_PROBLEM STATEMENT:_ Your answer should hold every line of the records below that contains the string "savo".

▼

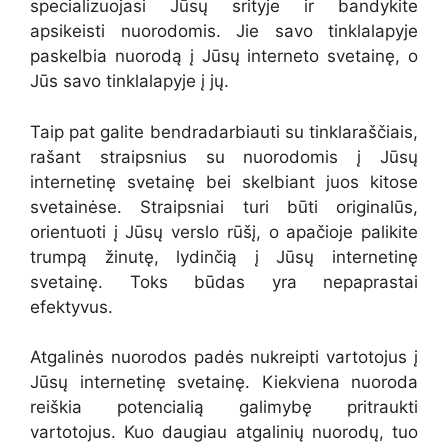
specializuojasi Jūsų srityje ir bandykite
apsikeisti nuorodomis. Jie savo tinklalapyje
paskelbia nuorodą į Jūsų interneto svetainę, o
Jūs savo tinklalapyje į jų.
Taip pat galite bendradarbiauti su tinklaraščiais,
rašant straipsnius su nuorodomis į Jūsų
internetinę svetainę bei skelbiant juos kitose
svetainėse. Straipsniai turi būti originalūs,
orientuoti į Jūsų verslo rūšį, o apačioje palikite
trumpą žinutę, lydinčią į Jūsų internetinę
svetainę. Toks būdas yra nepaprastai
efektyvus.
Atgalinės nuorodos padės nukreipti vartotojus į
Jūsų internetinę svetainę. Kiekviena nuoroda
reiškia potencialią galimybę pritraukti
vartotojus. Kuo daugiau atgalinių nuorodų, tuo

▲

_YOUR SOLUTION:_
apsikeisti nuorodomis. Jie savo tinklalapyje
Jūs savo tinklalapyje į jų.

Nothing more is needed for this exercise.